> **Task to complete**:
Write out the text of the entries below word for word, omitting the pictures.

> **Record excerpts**:
+ + + +

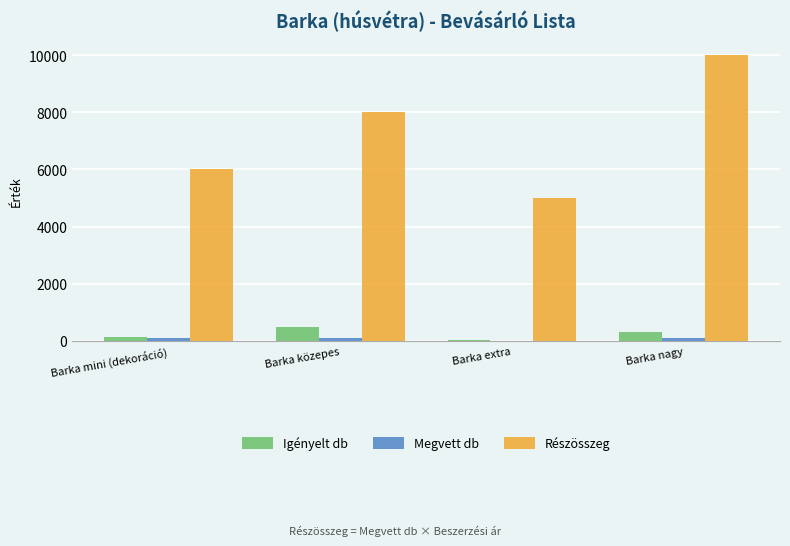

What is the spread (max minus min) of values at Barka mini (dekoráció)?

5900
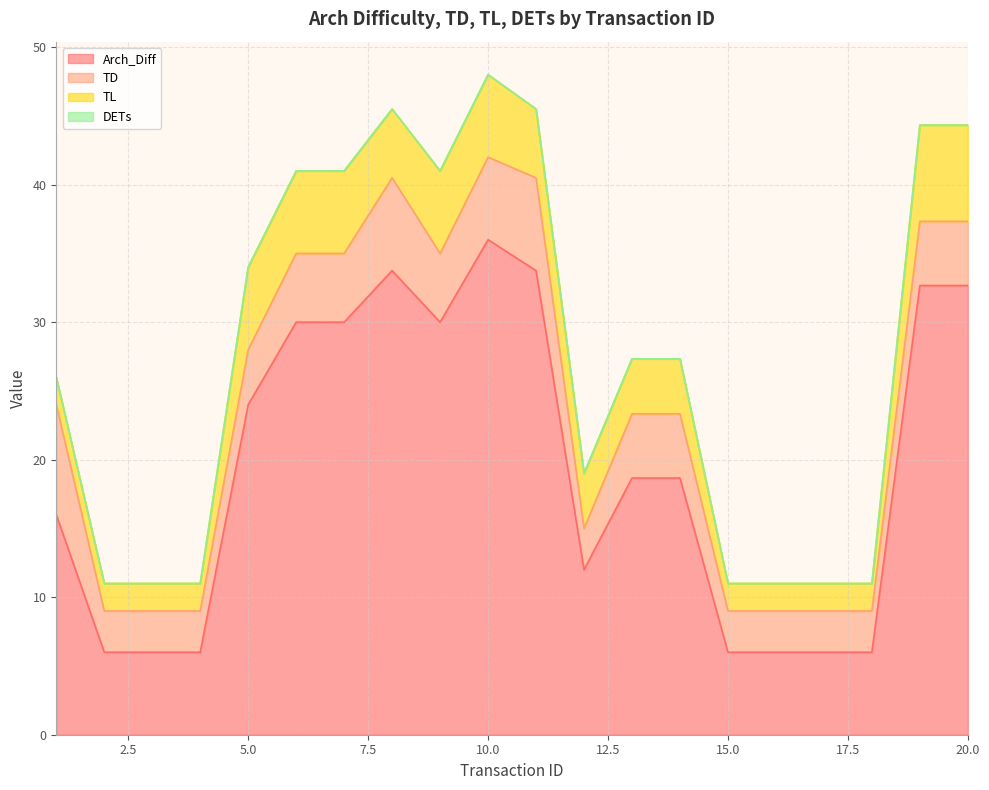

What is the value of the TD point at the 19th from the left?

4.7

+ + + +

> **Output for this task**:
What is the spread (max minus min) of values at Barka mini (dekoráció)?

5900

What is the value of the TD point at the 19th from the left?

4.7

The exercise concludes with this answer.